[[ MATERIAL TO PROCESS open ]]

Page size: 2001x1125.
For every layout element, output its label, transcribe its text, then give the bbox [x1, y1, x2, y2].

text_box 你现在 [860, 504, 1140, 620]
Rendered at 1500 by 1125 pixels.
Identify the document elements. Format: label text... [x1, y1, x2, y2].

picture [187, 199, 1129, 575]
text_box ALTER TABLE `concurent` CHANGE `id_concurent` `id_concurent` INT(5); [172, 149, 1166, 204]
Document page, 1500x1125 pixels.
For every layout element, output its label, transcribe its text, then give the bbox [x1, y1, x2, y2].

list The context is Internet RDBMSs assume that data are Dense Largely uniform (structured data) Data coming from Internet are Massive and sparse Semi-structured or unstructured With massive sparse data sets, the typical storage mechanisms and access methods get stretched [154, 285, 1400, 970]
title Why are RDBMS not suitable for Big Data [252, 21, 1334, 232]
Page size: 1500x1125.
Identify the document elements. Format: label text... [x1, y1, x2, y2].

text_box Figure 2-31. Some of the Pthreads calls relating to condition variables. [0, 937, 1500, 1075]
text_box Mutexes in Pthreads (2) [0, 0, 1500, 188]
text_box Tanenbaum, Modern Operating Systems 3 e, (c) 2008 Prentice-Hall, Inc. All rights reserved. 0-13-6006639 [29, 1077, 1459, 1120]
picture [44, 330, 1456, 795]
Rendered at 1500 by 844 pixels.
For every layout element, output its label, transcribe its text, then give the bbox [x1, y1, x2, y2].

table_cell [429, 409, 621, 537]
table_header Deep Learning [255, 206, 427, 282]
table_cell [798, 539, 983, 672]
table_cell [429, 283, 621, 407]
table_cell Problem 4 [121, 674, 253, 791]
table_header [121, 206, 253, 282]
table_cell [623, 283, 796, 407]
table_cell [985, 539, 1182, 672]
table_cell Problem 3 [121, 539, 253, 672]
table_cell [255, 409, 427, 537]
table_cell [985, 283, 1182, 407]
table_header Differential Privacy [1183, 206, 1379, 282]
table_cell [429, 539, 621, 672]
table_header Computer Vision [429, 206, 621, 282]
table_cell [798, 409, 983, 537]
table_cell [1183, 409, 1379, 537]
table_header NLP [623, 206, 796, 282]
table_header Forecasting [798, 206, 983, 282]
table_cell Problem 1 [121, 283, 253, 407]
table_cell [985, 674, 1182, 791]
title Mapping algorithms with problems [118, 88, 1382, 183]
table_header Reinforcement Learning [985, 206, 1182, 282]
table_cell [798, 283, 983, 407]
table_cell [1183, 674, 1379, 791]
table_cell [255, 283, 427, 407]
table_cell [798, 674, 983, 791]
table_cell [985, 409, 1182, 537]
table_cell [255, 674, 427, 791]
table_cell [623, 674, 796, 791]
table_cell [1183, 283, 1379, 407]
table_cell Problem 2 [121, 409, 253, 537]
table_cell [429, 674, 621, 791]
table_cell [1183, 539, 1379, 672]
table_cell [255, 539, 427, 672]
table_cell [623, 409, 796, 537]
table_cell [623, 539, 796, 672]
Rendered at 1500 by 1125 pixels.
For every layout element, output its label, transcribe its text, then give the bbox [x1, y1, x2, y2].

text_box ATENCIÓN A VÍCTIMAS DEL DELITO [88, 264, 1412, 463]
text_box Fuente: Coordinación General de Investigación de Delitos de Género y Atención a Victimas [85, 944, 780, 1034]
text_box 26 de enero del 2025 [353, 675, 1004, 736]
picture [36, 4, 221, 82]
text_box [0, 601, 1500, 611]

[[ MATERIAL TO PROCESS closed ]]

▶ **TASK BRIEF**:
Check each line in the records above for the word "size". Return those that have it.

▶ **ANSWER BELOW**:
Page size: 2001x1125.
Page size: 1500x1125.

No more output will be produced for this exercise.